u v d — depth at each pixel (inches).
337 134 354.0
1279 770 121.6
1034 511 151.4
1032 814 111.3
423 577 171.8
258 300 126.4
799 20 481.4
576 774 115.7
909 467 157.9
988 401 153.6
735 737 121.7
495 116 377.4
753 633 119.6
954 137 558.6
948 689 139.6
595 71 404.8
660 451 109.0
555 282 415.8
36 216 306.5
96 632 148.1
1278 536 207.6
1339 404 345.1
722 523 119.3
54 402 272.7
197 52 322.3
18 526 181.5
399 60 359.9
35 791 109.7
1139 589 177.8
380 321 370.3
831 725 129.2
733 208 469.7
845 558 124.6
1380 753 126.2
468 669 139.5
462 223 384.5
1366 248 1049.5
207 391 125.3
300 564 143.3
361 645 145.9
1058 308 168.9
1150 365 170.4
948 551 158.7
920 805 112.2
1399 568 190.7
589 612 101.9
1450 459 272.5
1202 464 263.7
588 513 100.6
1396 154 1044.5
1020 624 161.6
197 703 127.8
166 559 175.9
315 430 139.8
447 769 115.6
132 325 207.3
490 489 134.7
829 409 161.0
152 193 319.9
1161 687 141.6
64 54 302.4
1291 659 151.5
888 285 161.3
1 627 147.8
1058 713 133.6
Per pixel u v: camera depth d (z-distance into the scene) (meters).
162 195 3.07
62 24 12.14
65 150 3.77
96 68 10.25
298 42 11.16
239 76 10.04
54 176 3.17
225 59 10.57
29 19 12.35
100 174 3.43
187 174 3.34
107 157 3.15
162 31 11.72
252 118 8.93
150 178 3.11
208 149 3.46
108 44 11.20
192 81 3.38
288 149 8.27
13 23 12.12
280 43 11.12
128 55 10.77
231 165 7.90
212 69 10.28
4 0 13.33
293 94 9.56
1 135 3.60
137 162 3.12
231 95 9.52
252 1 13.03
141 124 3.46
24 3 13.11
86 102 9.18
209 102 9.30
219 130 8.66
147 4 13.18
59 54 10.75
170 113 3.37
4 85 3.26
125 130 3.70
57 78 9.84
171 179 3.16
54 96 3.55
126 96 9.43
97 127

___

A faithful copy of the whole listing is needed.

u v d — depth at each pixel (inches).
337 134 354.0
1279 770 121.6
1034 511 151.4
1032 814 111.3
423 577 171.8
258 300 126.4
799 20 481.4
576 774 115.7
909 467 157.9
988 401 153.6
735 737 121.7
495 116 377.4
753 633 119.6
954 137 558.6
948 689 139.6
595 71 404.8
660 451 109.0
555 282 415.8
36 216 306.5
96 632 148.1
1278 536 207.6
1339 404 345.1
722 523 119.3
54 402 272.7
197 52 322.3
18 526 181.5
399 60 359.9
35 791 109.7
1139 589 177.8
380 321 370.3
831 725 129.2
733 208 469.7
845 558 124.6
1380 753 126.2
468 669 139.5
462 223 384.5
1366 248 1049.5
207 391 125.3
300 564 143.3
361 645 145.9
1058 308 168.9
1150 365 170.4
948 551 158.7
920 805 112.2
1399 568 190.7
589 612 101.9
1450 459 272.5
1202 464 263.7
588 513 100.6
1396 154 1044.5
1020 624 161.6
197 703 127.8
166 559 175.9
315 430 139.8
447 769 115.6
132 325 207.3
490 489 134.7
829 409 161.0
152 193 319.9
1161 687 141.6
64 54 302.4
1291 659 151.5
888 285 161.3
1 627 147.8
1058 713 133.6
Per pixel u v: camera depth d (z-distance into the scene) (meters).
162 195 3.07
62 24 12.14
65 150 3.77
96 68 10.25
298 42 11.16
239 76 10.04
54 176 3.17
225 59 10.57
29 19 12.35
100 174 3.43
187 174 3.34
107 157 3.15
162 31 11.72
252 118 8.93
150 178 3.11
208 149 3.46
108 44 11.20
192 81 3.38
288 149 8.27
13 23 12.12
280 43 11.12
128 55 10.77
231 165 7.90
212 69 10.28
4 0 13.33
293 94 9.56
1 135 3.60
137 162 3.12
231 95 9.52
252 1 13.03
141 124 3.46
24 3 13.11
86 102 9.18
209 102 9.30
219 130 8.66
147 4 13.18
59 54 10.75
170 113 3.37
4 85 3.26
125 130 3.70
57 78 9.84
171 179 3.16
54 96 3.55
126 96 9.43
97 127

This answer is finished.